Traditionally, direct sales companies encourage the salespeople to hold parties at their homes, or in the homes of friends and families. To incentivize the host, the company usually gives him/her a discount on the products or freebies—depending on how much stuff guests buy.

Chloe and Isabel doesn’t push their merchandisers to hold such parties. They know younger people prefer to shop online, so they make it easy for merchandisers to sell stuff online, particularly from mobile devices.

For example, merchandisers can plan and execute a digital shopping party with tools on their smartphones.

The financial details: Like 99 percent of direct sales companies, you must pony up some cash to get started. Their starter business kit, which costs $175, includes $700 worth of jewelry, marketing materials, and tools to help you build a web site and track web traffic and sales.

Merchandisers earn a 25–40 percent commission on every sale.

Every sale also earns the merchandiser a credit for more jewelry, which they can buy at a discounted rate of 30–50 percent off.

One pro: Unlike many other direct sales companies, Chloe and Isabel doesn’t require you to recruit other salespeople.

One con: The jewelry is kinda pricey, which may make it hard to sell.

Rodan + Fields

What they sell: Dermatology grade skin care products.

Who joins their sales team: Allure describes the typical Rodan + Fields saleswoman as “friendliest neighbor on the block, the chicest mom at school, the Spin-class regular with glowing skin.”

I think that’s a little snarky. Most of their sales force, who the company refers to as independent business owners, are busy moms. My friend Jaime Thelen has been selling Rodan + Fields products for 18 months and says, “Since I have young children I literally work my business into the nooks and crannies of my busy daily life. I work primarily from my cell phone anywhere, anytime.”

The financial details: Start up costs range from $45 (which includes a DVD and instructions to start distributing Rodan + Fields) to $995 (which includes products, samples and worksheets).

You have two months to figure out if the gig is for you. “Just like our products, our business kits also come with a 60-day, money-back guarantee,” Jaime says.

Business owners make commissions on every product they sell. If they sign up other salespeople, they also take a cut of what they earn.

The company, unlike many multi level marketing organizations, has an “income disclosure statement” on its website that says in 2014, entry-level consultants made an average annual income of $769, while an executive consultant, the next level up, made an average of $3,196.

One pro: The products work. The company was started by the dermatologists behind Proactiv, the Katy Perry and Justin Beiber endorsed skin product you often see ads for late at night.

If your friends don’t like a product, they can return the unused portion within 60 days of purchase.
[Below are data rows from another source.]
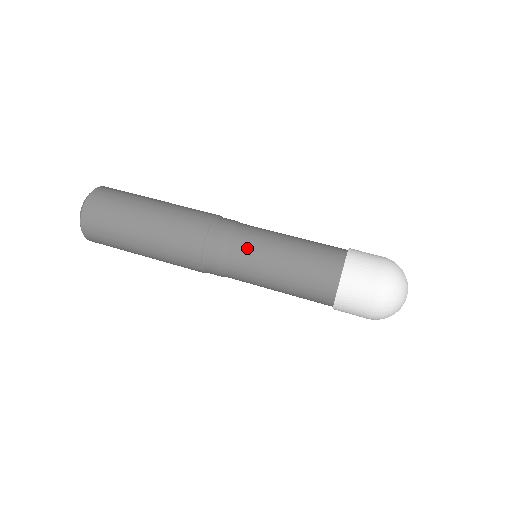
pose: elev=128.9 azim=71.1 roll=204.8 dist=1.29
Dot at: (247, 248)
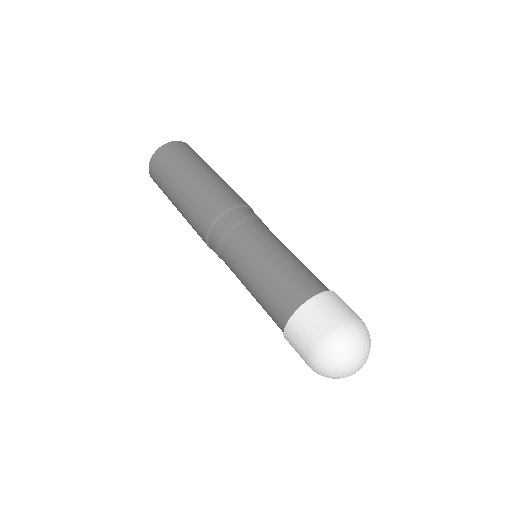
Dot at: (260, 231)
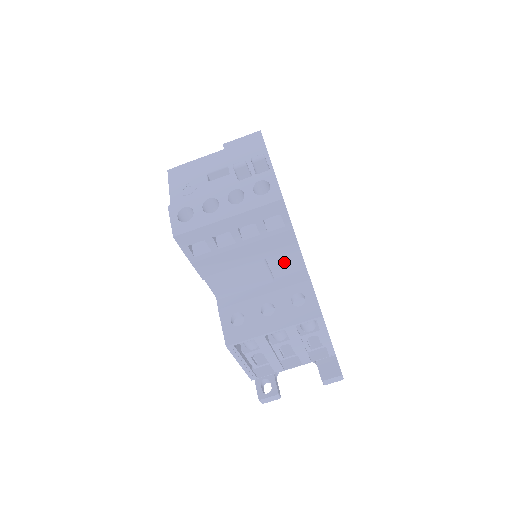
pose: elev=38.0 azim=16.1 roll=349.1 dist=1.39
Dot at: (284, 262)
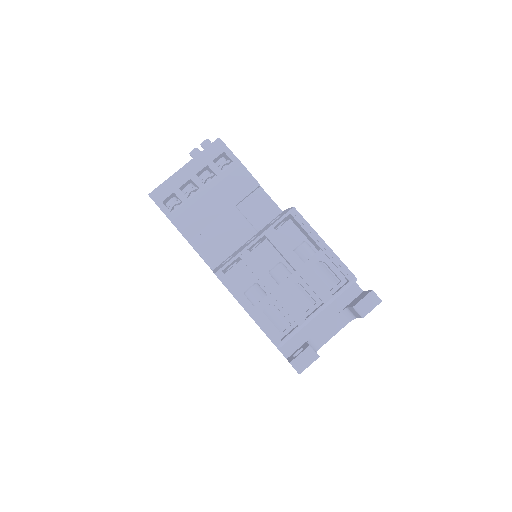
Dot at: (259, 211)
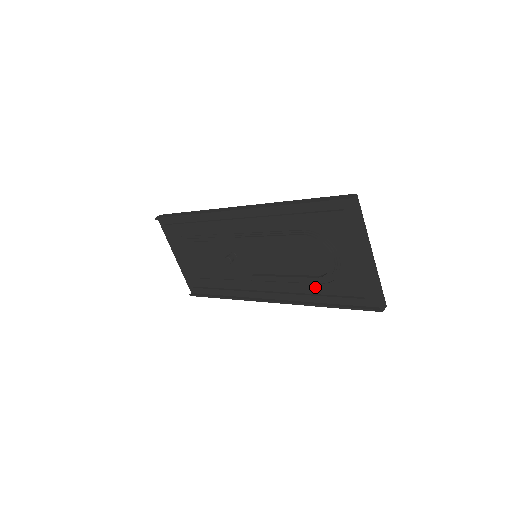
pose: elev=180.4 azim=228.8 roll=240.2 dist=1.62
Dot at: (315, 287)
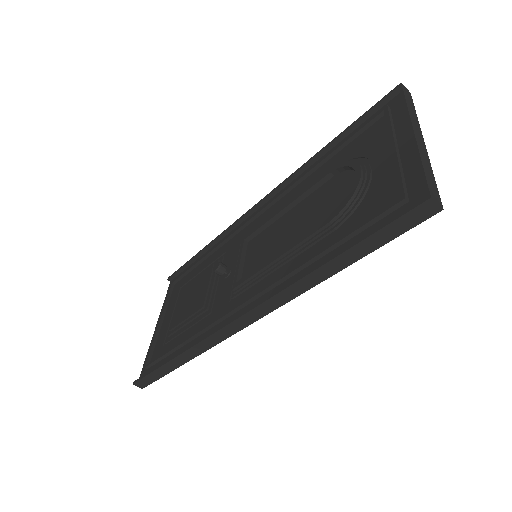
Dot at: (321, 245)
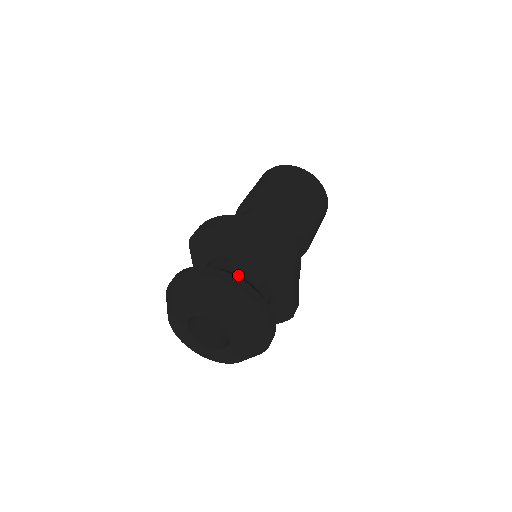
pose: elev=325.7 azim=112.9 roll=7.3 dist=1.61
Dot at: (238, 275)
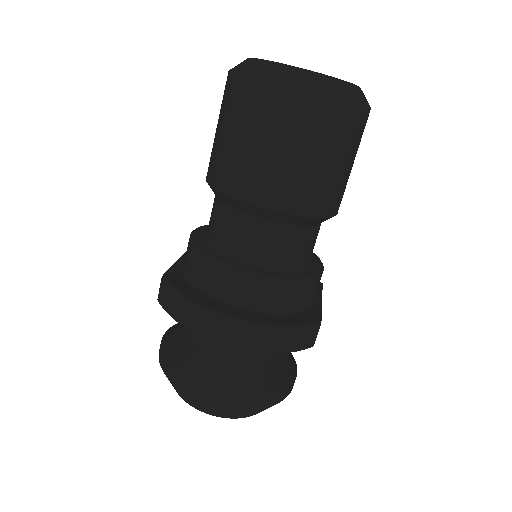
Dot at: (242, 367)
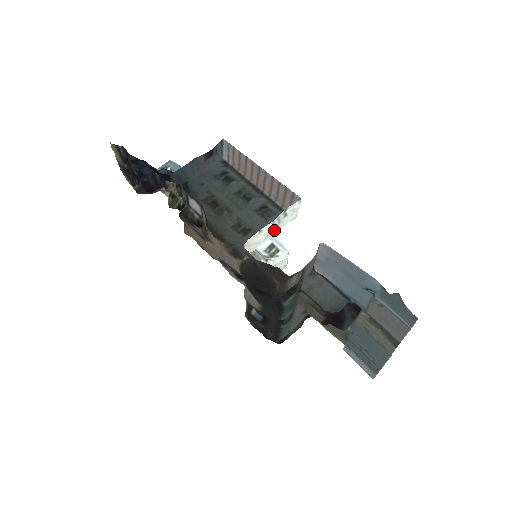
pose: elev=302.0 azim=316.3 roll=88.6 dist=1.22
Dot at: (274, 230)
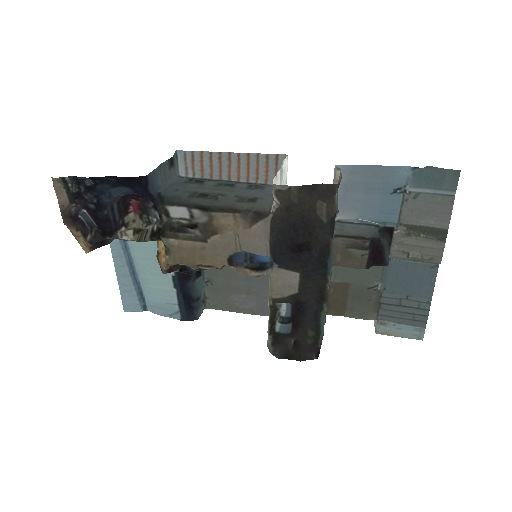
Dot at: occluded
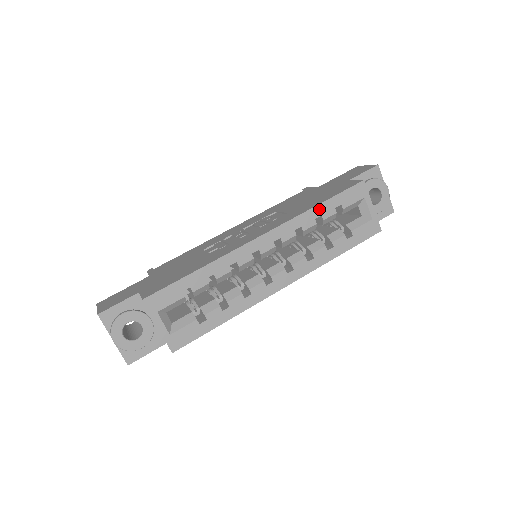
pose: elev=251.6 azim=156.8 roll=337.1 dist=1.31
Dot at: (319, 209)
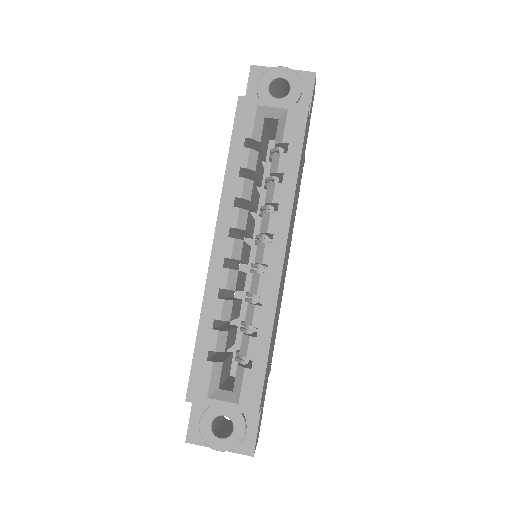
Dot at: (232, 166)
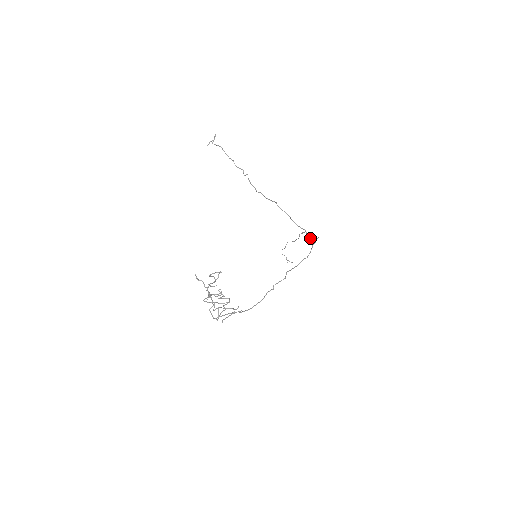
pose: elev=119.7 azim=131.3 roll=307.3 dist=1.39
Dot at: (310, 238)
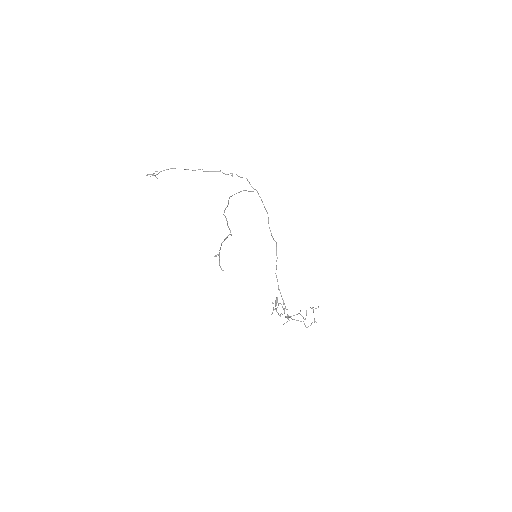
Dot at: occluded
One con: The commission range from 10–25 percent. Be prepared to spend some of that on the bottle of wine you’ll drink just trying to understand out the company’s official compensation plan document.

Forever Living

What they sell: Aloe-vera-based cosmetics, beverages, nutritional supplements, and personal care products.
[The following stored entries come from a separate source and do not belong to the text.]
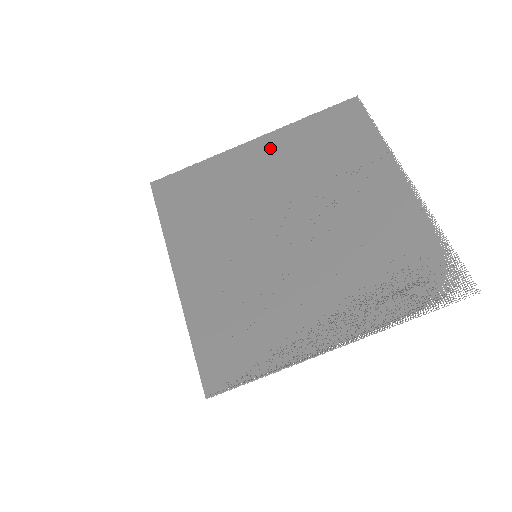
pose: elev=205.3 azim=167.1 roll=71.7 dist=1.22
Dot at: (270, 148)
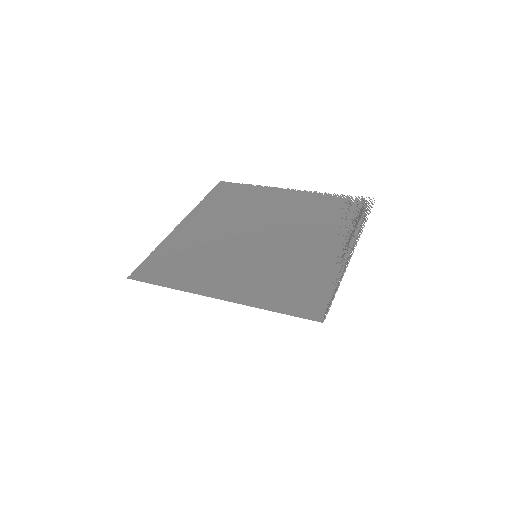
Dot at: (197, 220)
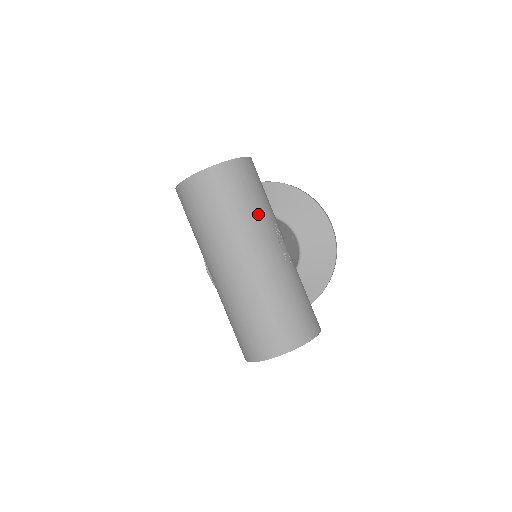
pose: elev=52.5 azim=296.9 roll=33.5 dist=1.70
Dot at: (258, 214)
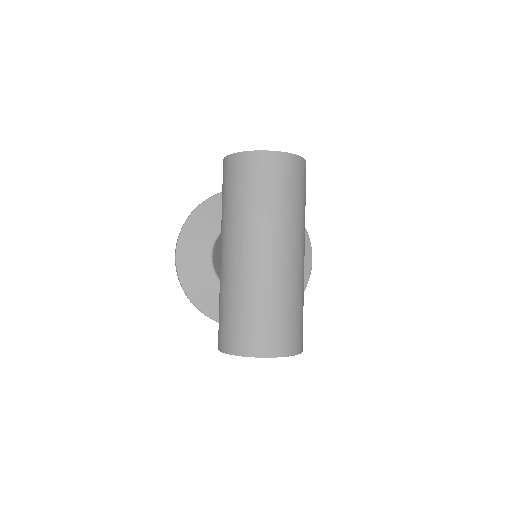
Dot at: (303, 217)
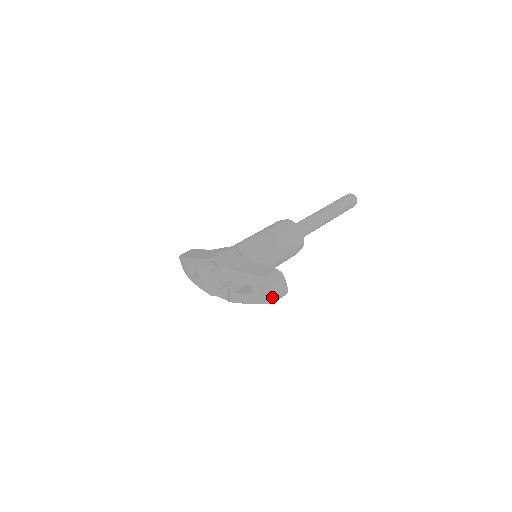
The financial details: Unlike other multi-level marketing companies, there is no cost to join Forever Living as an “independent distributor” – their term for a salesperson.
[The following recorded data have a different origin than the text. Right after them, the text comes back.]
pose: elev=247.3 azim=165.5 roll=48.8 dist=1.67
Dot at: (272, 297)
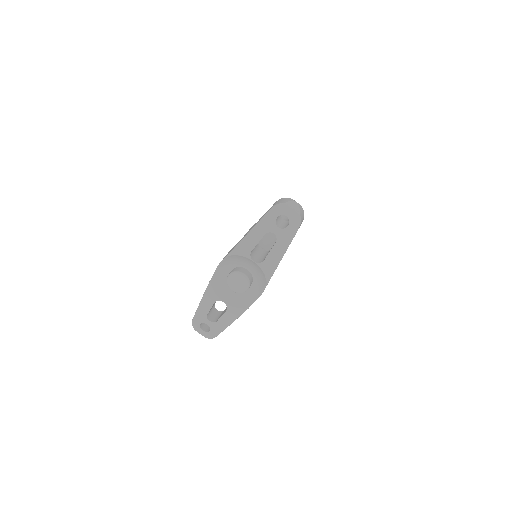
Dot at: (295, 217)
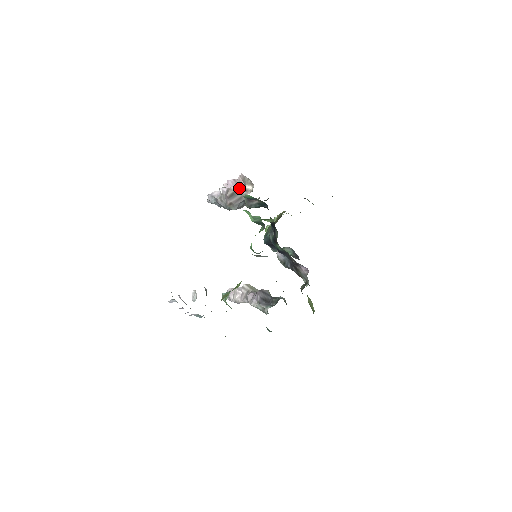
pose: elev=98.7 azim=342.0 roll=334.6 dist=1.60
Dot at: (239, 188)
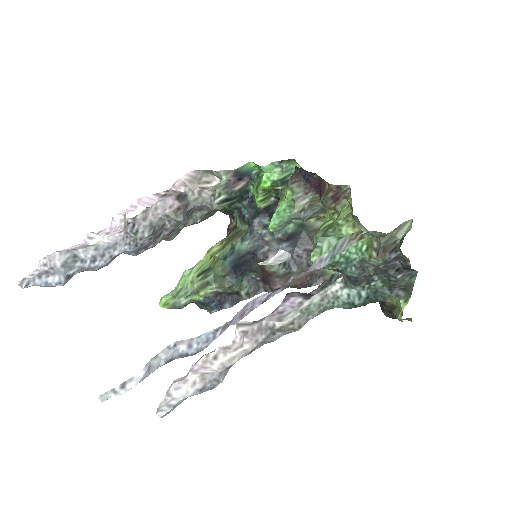
Dot at: (185, 191)
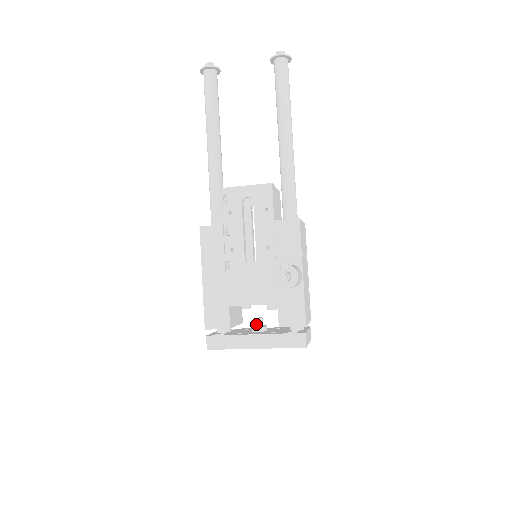
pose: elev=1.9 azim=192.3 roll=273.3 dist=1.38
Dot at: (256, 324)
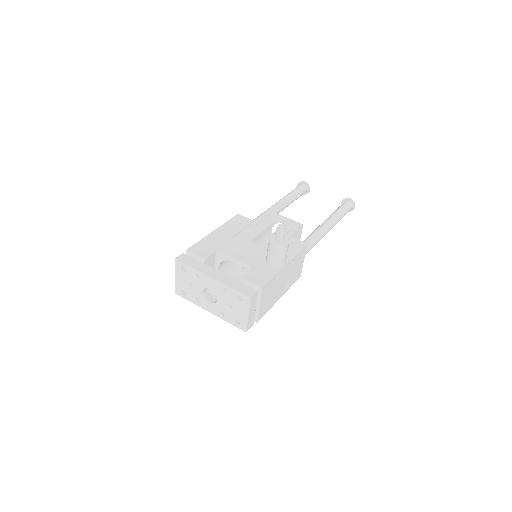
Dot at: occluded
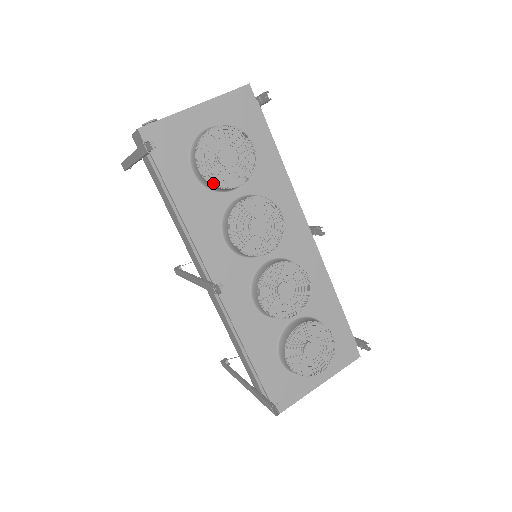
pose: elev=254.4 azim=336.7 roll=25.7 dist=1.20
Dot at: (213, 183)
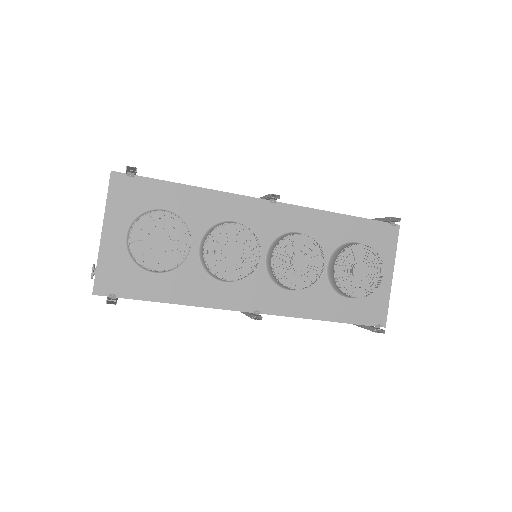
Dot at: (174, 266)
Distributors purchase products at wholesale prices through Forever Living and then resell these products at higher prices. The independent distributor keeps the difference.

Commissions can be as high as 43 percent. Distributors also receive discounts of up to 18 percent when they sponsor new distributors.

And then there are a slew of bonuses that range from 5 to 18 percent.

One pro: Best Company, a web site that reviews companies, voted them the number one multi-level marketing company to work for in 2015.

One con: You must place a minimum $100 order from the company whenever you want to stock up.

Summary

  • Multi-level marketing or network marketing companies pay average people to sell their products directly through their personal networks.
  • Salespeople can also sponsor new salespeople and get a cut of their sales.
  • Critics say these companies are pyramid schemes because the earliest salespeople keep the largest percentage of profits.
  • Proponents say MLM companies offer a flexible way to earn extra money.